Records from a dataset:

_ _ _

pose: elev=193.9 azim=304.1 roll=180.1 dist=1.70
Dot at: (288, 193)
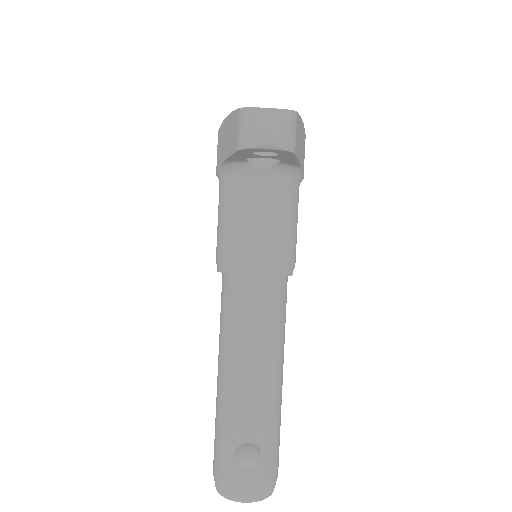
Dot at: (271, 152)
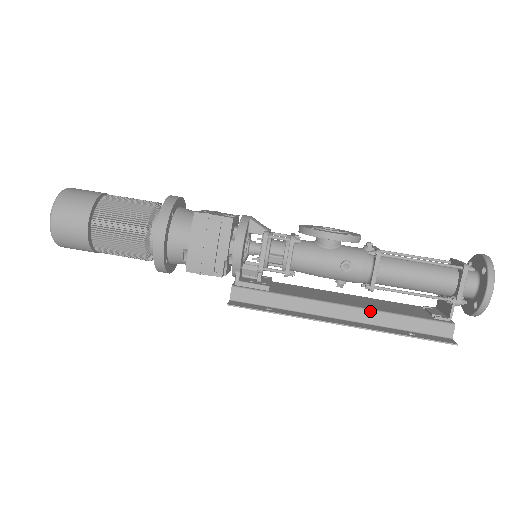
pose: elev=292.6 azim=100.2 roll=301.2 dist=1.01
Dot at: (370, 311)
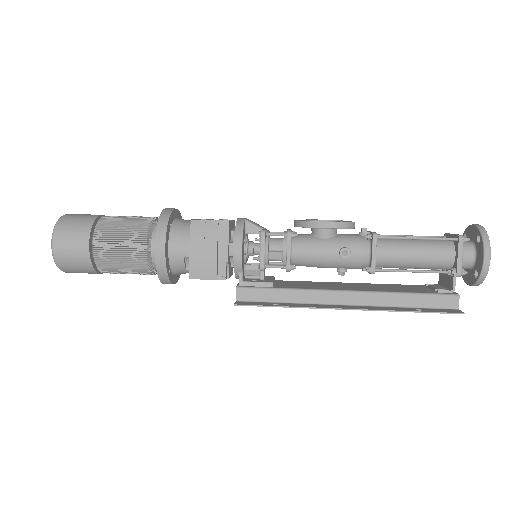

_ _ _

GIVEN INSTRUCTION:
Please render every line of the records above as a numbered list, skipping blank lines and leaving the pictures out.

REPLY TO THE EXERCISE:
1. pose: elev=193.9 azim=304.1 roll=180.1 dist=1.70
2. Dot at: (288, 193)
3. Dot at: (271, 152)
4. pose: elev=292.6 azim=100.2 roll=301.2 dist=1.01
5. Dot at: (370, 311)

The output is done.